Within a few hours, the police arrested the teenager for "malicious communication."

All common sense and proportion seem to have been lost. This is the behavior of a police state. If insensitivity were criminalized, most of any population would be in jail at one point or another. And insensitive or loud-mouthed teens are hardly unknown. Older codes of politeness, or appropriateness, or social pressure or shame ought to deal with things like this.

There are plenty of stories of the police taking days to come around and investigate burglaries in the UK.


A frustrated resident has told of his despair after police took two months to appeal for information following a burglary at his flat - despite providing them with CCTV images of the two suspects..

The thieves stole £35k of jewellery, as well as a number of sentimental items, before heading down to the block's basement where they loaded the swag into his expensive Mercedes SLK and drove away.

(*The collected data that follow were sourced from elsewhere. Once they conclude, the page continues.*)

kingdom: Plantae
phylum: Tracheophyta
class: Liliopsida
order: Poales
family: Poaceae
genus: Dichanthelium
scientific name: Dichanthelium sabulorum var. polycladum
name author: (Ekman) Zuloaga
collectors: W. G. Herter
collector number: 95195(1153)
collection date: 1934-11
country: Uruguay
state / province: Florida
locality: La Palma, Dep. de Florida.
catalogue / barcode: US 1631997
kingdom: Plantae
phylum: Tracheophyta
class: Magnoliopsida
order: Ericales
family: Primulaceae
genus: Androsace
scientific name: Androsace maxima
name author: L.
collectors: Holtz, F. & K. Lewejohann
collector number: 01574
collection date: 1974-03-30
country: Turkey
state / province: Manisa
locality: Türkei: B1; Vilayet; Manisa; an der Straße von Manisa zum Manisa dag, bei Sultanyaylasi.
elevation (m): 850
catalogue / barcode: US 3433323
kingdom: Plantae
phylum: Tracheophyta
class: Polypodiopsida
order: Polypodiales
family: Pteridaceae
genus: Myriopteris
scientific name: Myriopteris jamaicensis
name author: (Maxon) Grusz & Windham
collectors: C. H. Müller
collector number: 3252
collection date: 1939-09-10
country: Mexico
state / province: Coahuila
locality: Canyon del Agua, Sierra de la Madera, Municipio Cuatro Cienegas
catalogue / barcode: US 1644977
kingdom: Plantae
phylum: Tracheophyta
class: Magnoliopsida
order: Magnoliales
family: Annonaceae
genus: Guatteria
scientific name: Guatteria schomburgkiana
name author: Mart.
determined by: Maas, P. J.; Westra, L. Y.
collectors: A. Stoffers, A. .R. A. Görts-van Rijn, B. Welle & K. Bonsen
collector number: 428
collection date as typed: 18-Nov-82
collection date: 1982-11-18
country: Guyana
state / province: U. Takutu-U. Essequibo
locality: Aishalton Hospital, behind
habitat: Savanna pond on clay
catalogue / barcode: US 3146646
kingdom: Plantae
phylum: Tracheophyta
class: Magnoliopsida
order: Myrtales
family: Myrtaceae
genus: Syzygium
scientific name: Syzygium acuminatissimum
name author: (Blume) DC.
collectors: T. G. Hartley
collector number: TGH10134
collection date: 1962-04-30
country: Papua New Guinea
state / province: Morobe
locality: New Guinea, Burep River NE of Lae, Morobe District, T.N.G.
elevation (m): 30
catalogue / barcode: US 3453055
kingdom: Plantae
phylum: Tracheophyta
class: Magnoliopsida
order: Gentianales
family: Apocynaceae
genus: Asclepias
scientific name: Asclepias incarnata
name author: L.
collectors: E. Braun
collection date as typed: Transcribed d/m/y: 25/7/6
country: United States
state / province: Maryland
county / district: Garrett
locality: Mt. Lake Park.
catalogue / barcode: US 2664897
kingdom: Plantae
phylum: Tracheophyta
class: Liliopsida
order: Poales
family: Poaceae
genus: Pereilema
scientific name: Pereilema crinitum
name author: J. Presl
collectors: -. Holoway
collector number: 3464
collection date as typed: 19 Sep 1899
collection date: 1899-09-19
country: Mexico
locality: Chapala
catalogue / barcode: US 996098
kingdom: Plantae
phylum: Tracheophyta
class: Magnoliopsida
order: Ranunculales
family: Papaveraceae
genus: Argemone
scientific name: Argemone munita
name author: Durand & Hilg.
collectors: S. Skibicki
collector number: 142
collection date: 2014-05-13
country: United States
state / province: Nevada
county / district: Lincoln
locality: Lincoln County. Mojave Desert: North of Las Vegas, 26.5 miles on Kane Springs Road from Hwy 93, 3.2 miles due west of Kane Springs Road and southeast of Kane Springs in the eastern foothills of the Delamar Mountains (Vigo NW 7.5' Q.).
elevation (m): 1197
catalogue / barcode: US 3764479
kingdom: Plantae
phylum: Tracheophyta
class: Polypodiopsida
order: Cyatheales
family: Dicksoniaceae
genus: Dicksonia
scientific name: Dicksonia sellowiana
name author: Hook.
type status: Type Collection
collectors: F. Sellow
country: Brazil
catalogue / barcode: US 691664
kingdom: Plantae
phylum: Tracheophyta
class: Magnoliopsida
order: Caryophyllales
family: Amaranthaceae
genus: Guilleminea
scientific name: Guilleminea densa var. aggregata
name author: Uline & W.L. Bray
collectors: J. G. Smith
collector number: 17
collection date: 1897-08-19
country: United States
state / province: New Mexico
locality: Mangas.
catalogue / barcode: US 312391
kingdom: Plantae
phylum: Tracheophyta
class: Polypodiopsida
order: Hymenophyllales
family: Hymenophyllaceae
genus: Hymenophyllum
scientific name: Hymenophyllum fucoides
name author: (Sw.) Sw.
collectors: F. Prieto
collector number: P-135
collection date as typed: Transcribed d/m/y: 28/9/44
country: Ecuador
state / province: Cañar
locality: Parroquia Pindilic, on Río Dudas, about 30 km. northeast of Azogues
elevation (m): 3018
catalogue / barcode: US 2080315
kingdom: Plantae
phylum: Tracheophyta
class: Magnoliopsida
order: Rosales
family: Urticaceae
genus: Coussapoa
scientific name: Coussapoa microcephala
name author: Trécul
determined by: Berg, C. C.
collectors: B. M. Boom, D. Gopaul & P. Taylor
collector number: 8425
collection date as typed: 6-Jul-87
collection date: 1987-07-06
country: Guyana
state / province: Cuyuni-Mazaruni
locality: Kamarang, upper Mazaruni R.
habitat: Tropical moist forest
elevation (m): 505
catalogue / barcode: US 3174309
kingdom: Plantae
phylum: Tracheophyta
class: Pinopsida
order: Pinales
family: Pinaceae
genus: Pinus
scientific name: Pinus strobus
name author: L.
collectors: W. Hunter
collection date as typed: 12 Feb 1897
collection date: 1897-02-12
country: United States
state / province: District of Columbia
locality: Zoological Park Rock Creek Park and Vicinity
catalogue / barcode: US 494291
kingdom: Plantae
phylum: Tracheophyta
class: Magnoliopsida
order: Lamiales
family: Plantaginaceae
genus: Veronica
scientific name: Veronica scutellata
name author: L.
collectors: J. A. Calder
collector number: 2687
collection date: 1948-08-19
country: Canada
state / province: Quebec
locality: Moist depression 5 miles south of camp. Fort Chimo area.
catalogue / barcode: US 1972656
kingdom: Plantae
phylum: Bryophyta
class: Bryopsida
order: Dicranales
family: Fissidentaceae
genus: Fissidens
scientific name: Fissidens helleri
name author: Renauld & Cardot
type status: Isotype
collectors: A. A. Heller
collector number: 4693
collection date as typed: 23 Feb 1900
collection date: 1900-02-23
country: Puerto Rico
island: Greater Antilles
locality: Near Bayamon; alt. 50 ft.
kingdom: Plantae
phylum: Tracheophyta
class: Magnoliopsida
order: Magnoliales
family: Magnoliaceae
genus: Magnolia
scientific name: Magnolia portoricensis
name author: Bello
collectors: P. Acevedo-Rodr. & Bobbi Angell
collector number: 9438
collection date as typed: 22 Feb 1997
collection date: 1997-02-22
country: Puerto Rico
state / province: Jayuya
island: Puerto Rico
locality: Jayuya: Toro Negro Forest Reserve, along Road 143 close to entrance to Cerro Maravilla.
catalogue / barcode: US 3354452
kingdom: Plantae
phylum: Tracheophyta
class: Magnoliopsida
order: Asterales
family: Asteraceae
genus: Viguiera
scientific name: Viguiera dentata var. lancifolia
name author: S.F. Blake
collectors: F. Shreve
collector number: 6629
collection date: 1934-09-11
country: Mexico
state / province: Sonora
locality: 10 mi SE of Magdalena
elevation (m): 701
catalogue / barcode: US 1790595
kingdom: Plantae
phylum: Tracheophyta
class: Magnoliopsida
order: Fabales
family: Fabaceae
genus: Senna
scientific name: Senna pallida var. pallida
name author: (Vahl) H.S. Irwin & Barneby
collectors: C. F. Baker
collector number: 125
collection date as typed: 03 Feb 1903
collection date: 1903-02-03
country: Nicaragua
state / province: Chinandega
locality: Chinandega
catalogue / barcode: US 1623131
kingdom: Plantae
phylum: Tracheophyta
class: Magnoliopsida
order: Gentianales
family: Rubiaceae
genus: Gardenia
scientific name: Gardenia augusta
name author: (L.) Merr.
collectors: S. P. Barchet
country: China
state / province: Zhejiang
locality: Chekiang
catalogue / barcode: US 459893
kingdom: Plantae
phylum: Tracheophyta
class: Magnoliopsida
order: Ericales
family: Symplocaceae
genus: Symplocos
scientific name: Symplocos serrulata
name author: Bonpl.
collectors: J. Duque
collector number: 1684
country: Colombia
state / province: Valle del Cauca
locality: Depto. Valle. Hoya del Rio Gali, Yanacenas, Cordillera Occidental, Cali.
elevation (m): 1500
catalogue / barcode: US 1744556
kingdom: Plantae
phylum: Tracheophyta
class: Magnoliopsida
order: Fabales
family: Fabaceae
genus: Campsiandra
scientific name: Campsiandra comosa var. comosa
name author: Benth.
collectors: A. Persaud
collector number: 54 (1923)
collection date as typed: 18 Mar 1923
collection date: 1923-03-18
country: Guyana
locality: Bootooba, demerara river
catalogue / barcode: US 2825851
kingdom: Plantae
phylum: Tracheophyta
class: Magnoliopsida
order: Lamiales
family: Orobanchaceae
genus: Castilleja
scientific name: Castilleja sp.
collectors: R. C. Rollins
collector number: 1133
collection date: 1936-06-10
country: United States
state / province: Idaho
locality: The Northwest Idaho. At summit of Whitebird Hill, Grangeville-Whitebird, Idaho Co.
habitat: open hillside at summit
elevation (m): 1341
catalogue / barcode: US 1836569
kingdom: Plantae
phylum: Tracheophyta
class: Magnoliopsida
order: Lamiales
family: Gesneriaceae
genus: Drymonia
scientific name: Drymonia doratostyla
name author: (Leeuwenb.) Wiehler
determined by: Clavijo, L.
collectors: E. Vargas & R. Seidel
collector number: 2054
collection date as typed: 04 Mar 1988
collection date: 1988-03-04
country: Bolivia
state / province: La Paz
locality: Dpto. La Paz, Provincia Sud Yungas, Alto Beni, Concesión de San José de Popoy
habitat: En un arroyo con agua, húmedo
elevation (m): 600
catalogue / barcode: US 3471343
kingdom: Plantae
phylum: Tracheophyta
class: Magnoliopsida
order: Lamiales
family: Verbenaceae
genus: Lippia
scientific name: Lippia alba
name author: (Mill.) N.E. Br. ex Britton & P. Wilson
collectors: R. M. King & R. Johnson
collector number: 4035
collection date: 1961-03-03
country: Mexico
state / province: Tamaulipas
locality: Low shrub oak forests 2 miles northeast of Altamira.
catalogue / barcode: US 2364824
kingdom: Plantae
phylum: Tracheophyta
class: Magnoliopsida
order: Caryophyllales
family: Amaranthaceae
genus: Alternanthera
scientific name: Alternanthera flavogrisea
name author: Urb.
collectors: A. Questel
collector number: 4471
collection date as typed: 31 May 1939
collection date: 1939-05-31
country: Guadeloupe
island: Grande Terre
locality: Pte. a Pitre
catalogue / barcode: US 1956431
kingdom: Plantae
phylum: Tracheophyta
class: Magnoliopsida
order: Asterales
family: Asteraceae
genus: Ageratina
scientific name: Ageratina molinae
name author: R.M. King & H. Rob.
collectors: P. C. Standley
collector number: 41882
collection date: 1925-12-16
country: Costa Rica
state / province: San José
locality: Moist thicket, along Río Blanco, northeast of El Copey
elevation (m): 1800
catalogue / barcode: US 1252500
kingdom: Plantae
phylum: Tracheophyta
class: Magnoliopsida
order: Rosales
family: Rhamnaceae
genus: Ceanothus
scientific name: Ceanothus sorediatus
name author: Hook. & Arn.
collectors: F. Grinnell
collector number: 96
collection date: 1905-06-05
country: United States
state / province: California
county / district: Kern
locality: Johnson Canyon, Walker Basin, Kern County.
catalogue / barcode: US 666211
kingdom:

Realising he had been robbed Mr Lawrence called police and handed them two CCTV images, from a camera positioned over the entrance to the block, that clearly captured the faces of the two suspects.

His frustration is because a police appeal was only sent out to the public at the start of this month - more than two months after the incident took place.

But the Dorset police respond to an insensitive tweet by arresting a teenager, treating it as a matter of such urgency they act within 24 hours? That is A much deeper violation of appropriate behavior than a stupid tweet.

Perhaps new forms of broad communication blur the line between public and private communication in ways that we still have to figure out. But if we are so desperate to regulate speech that the police are at your door within hours of a tweet, we have lost much of the basic freedoms in society too. I'm horrified.

At least we have the first amendment in the US.